The Infinite Moment of Us


The Infinite Moment of Us by Lauren Myracle (Picked up ARC at BEA13)


Wren Gray cannot remember a time in her life where she did something simply because she want to, just because it would make her happy. Instead, she has spent the past eighteen years please everyone else around her. That’s why she originally agreed to attend Emory, the college in which her mother works. That’s why she also agreed to pursue a career in medicine, even though she really doesn’t want to.
What Wren wants is to make a difference, not only in her own life but in other’s lives too. That’s why she joined Project Unity – a volunteer program that will allow Wren to travel to Guatemala to teach young children how to read.   Too bad her parents do not agree nor do they approve of her decision.
Charlie Parker has always known exactly what he’s wanted out of his life.
Charlie has wanted a family to call his own. He longs for people to love and care for. He longs to have people love and care for him. And he seems to have found that with his foster family, even if he has a hard time openly admitting that.  But that’s not the only thing Charlie wants.
Charlie wants Wren Gray.  Since their first meeting, Charlie has only had eyes for his classmate. She’s smart, beautiful, and doesn’t seem to know or realize that she possesses these qualities.  Charlie knows that Wren is out of his league, but that doesn’t stop him for making a move on her.
Wren & Charlie:
It seems that their love has been written in the stars, as if Wren and Charlie were meant to be together for the long haul.  But when life  and love throw a curve ball at the two young lovers, will Wren and Charlie’s relationship prove to be as solid as they believe?
The Infinite Moment of Us, the latest novel written by author Lauren Myracle, is a contemporary romance fizzles more than sizzles.
The Infinite Moment of Us had the potential of being this smart, epic book full of magic and romance. It had the potential of being the kind of book that readers could easily be swept away in.  But it was lacking. While Myracle’s writing was solid, the overall plot line seemed to flatline for me. I found that this simple story was just too simple. Without any real tension, it felt as if nothing really happened within the three-hundred plus pages. Instead I found a smattering of drama sprinkled here and there. Drama, that I found to be, out of place and generally unnecessary.
Where the plot lacked I had hoped the characters would not. But my hopes were not fulfilled.  Both main characters – Wren and Charlie – felt stiff and underdeveloped. Because of that, I felt that as a reader I really could get to know, to understand them. Ultimately I couldn’t relate to either one.
Leading lady Wren had a wishy-washy personality that was just downright annoying. She wants to change the world, yet she can barely change her own life.  She knows exactly what she wants, but apologizes incessantly for wanting it. Charlie, Wren’s male counterpart was no better. He loved Wren, but so easily ran back to ex-fling Starrla. He trusted her, but not enough to fully disclose the details of his imperfect life.

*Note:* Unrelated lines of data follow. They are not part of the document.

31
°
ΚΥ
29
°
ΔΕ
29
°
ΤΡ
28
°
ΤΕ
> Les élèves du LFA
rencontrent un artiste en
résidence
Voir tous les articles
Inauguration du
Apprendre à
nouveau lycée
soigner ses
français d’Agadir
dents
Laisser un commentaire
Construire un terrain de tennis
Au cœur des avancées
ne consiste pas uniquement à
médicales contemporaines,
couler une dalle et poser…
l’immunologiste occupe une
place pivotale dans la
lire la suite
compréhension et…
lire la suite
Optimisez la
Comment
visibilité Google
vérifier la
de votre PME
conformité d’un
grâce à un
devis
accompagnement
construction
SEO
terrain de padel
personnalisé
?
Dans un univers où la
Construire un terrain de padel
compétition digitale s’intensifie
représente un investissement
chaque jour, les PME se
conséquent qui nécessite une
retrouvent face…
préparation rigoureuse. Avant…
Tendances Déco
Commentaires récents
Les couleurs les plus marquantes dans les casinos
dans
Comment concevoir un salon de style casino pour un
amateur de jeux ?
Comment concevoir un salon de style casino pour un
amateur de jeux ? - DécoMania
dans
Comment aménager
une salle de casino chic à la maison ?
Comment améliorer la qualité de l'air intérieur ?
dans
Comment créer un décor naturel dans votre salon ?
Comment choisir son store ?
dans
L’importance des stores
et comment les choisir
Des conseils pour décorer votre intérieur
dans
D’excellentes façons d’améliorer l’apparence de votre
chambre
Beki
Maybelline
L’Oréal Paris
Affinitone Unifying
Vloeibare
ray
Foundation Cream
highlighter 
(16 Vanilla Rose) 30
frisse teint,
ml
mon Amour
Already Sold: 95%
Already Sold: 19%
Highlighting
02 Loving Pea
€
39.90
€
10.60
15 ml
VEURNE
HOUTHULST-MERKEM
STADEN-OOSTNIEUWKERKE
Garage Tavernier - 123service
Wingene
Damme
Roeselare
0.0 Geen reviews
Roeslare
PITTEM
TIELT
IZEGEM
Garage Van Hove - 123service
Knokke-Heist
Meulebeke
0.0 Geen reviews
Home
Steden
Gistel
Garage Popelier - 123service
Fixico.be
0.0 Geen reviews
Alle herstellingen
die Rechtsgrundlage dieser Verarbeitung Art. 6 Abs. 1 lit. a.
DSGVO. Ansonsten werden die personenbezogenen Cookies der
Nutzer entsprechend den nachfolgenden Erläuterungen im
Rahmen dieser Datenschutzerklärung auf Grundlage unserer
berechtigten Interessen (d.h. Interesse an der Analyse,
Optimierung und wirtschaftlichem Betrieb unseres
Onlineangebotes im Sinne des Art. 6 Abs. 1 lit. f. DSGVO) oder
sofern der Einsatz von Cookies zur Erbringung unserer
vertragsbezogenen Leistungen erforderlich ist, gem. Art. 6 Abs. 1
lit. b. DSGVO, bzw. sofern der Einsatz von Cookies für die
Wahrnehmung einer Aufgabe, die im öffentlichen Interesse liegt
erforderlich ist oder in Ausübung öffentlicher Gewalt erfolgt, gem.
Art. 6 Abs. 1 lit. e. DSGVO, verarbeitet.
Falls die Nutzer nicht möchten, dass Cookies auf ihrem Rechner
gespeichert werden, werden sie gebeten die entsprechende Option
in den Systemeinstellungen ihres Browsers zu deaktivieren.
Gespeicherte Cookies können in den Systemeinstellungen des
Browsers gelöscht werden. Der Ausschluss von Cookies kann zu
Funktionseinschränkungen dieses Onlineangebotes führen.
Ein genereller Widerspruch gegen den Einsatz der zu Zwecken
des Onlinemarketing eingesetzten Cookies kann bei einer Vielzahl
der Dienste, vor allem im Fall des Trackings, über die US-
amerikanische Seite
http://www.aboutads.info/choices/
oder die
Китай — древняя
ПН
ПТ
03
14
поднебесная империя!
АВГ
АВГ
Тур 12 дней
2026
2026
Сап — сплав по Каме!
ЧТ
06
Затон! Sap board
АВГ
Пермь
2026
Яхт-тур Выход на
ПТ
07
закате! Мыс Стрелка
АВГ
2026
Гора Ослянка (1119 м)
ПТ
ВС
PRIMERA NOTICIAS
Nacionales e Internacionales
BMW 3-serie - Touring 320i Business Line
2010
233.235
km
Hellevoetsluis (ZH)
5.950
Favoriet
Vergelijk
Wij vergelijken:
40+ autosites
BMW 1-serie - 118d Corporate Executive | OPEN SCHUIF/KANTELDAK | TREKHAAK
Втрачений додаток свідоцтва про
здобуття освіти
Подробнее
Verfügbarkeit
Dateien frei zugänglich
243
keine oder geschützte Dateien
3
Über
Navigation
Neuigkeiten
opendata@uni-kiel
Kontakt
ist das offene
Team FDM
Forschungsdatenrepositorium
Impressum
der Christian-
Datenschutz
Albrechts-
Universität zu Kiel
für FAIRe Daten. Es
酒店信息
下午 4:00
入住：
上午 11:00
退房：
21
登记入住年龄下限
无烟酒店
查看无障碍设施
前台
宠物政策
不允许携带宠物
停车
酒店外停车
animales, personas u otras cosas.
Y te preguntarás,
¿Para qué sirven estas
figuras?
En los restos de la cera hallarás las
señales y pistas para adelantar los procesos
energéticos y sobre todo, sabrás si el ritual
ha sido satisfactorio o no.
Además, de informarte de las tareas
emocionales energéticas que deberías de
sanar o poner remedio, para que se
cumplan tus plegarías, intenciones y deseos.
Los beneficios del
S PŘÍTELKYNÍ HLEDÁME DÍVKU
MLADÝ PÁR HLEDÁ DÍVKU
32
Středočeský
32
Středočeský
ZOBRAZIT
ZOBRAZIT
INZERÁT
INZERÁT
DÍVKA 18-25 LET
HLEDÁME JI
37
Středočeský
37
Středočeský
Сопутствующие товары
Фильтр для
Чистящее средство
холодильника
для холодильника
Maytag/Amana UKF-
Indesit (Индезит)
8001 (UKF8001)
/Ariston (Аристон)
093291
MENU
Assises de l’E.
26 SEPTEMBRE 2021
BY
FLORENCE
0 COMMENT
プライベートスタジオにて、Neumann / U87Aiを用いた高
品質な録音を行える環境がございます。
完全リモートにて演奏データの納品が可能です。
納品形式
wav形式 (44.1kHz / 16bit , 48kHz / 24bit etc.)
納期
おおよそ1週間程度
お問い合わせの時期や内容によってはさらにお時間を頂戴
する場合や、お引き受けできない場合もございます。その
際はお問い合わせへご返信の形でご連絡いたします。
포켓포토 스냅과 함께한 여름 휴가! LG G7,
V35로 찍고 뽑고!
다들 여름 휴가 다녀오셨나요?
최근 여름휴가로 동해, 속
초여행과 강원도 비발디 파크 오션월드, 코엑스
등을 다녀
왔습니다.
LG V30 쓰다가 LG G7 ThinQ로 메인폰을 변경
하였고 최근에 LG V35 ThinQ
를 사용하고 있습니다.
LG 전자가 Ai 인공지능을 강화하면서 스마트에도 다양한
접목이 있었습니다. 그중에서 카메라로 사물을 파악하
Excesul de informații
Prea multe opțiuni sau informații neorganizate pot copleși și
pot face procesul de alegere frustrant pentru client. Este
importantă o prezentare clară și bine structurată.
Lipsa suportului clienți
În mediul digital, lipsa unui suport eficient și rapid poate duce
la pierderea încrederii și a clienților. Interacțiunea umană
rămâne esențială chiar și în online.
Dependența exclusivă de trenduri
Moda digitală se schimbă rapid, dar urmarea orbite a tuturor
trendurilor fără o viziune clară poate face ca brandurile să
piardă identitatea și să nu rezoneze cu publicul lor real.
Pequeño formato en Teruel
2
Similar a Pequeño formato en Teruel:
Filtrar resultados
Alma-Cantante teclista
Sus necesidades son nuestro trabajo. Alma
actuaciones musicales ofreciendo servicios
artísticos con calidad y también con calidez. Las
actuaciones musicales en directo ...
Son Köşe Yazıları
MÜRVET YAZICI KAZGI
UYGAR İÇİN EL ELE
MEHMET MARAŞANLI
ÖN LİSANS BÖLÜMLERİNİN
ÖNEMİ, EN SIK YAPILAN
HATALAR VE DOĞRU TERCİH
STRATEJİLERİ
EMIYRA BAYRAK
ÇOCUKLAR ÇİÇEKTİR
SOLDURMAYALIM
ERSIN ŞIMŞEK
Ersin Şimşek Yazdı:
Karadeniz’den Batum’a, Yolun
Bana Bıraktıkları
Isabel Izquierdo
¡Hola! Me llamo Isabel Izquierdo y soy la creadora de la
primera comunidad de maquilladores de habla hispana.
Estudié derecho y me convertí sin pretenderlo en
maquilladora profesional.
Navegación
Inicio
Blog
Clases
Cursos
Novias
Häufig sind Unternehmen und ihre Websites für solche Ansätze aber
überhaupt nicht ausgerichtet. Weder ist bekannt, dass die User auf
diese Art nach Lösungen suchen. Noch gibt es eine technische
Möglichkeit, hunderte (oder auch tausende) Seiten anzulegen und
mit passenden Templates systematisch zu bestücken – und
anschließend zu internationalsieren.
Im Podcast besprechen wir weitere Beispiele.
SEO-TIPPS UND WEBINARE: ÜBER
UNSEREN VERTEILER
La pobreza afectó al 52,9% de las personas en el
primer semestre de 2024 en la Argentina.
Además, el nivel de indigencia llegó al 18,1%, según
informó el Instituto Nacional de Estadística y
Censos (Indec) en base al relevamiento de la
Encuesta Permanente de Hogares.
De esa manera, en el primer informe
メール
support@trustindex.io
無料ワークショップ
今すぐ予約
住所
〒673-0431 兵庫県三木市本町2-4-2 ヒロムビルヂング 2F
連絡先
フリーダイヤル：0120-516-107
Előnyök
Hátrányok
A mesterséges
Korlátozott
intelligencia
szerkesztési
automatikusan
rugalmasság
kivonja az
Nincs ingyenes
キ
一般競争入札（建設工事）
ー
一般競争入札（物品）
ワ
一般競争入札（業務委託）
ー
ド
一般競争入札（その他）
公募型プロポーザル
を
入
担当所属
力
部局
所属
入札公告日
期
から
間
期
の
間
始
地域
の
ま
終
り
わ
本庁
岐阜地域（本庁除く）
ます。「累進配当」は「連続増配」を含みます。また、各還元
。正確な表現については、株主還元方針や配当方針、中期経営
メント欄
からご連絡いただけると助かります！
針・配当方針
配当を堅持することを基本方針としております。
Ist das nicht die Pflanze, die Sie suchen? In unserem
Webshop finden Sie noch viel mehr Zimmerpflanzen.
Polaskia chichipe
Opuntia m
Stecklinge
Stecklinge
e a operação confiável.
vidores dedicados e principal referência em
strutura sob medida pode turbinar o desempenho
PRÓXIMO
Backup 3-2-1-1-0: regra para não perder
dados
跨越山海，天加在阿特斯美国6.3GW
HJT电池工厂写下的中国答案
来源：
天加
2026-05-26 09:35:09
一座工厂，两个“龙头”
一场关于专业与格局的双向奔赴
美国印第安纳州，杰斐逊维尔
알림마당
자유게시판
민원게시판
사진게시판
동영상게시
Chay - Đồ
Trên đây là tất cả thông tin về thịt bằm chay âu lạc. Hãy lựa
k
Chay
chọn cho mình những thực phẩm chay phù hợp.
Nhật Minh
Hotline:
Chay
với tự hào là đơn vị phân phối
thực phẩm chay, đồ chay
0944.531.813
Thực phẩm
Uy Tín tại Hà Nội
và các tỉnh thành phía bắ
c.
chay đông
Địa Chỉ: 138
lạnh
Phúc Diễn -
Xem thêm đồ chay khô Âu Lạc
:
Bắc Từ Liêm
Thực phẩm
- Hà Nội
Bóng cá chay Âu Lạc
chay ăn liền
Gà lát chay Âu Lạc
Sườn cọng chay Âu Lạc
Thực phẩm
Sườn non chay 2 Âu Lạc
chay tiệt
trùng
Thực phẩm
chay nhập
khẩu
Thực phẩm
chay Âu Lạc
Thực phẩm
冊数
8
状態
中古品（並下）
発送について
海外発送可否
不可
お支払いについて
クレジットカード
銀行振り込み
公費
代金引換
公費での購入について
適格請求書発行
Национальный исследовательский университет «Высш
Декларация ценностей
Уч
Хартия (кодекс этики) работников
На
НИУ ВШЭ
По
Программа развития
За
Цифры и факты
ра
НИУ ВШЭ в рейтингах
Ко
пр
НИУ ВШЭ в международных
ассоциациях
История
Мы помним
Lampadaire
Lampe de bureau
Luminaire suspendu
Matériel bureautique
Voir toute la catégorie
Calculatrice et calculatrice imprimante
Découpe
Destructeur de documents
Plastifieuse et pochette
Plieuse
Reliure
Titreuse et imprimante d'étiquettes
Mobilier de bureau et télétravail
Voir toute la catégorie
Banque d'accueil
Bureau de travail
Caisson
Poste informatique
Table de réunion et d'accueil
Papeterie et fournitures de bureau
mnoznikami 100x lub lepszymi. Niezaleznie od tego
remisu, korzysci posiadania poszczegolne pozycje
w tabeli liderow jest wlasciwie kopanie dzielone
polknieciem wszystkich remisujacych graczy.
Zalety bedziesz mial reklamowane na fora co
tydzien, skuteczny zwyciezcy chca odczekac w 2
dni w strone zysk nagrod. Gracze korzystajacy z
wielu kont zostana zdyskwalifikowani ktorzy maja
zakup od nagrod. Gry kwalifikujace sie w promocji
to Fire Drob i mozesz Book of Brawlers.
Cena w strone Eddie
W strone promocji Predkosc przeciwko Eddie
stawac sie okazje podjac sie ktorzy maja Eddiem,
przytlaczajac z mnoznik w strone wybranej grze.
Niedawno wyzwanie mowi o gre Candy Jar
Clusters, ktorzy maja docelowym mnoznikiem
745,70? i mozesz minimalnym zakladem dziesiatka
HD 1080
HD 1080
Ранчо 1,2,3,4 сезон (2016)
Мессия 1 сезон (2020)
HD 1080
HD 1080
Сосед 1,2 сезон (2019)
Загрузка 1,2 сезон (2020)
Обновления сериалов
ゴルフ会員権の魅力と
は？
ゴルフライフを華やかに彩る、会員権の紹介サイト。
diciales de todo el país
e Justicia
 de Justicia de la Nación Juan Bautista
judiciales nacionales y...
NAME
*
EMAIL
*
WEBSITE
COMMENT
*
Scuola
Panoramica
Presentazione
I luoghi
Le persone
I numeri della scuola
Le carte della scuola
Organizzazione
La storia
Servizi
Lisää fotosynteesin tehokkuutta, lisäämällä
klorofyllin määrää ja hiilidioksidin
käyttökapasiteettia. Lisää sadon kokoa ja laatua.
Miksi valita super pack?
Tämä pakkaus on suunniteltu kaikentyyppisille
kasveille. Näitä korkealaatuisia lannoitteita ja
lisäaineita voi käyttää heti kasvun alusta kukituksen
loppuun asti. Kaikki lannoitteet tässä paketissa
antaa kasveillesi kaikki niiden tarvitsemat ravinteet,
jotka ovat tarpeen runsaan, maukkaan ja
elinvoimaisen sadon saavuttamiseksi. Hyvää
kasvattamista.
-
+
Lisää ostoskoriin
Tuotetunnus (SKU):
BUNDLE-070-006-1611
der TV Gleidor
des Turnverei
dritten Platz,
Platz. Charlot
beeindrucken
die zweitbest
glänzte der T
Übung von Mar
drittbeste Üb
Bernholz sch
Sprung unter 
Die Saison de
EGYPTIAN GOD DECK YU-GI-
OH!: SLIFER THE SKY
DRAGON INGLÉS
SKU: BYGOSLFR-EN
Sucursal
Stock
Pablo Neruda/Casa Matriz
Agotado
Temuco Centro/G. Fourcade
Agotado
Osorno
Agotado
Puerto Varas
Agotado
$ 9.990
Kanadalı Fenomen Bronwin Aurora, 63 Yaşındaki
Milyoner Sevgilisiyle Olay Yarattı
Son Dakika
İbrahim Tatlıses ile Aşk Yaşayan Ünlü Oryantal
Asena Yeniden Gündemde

Beyond this, I wanted Wren and Charlie to be smart. I wanted them to be the kind of character that weren’t only honest, but also realistic. Without getting into too much detail, when Wren and Charlie decide that the time is right, Wren decides that it’s right that their first time should be unprotected. In today’s world, that’s just not smart.
Myracle’s The Infinite Moment of Us isn’t just a coming of age story. It’s a story of two young people, in love, and coming into their own sexual identities. Myracle’s handling of the subject matter is upfront and raw. She explores all the emotions and feelings both physical and mental – with honesty.
This book is an extremely read-able book. Despite the often too slow pace, I found that I couldn’t pull myself away from it. I lend that to Myracle’s writing style. Regardless of it’s read-ability and Myracle’s catchy writing style, The Infinite Moment of Us just fell short for me.  And I hate admitting that.
Even though this book wasn’t for me, I encourage all of you, dear readers to pick it up and read it! And when you’re finished, let’s discuss!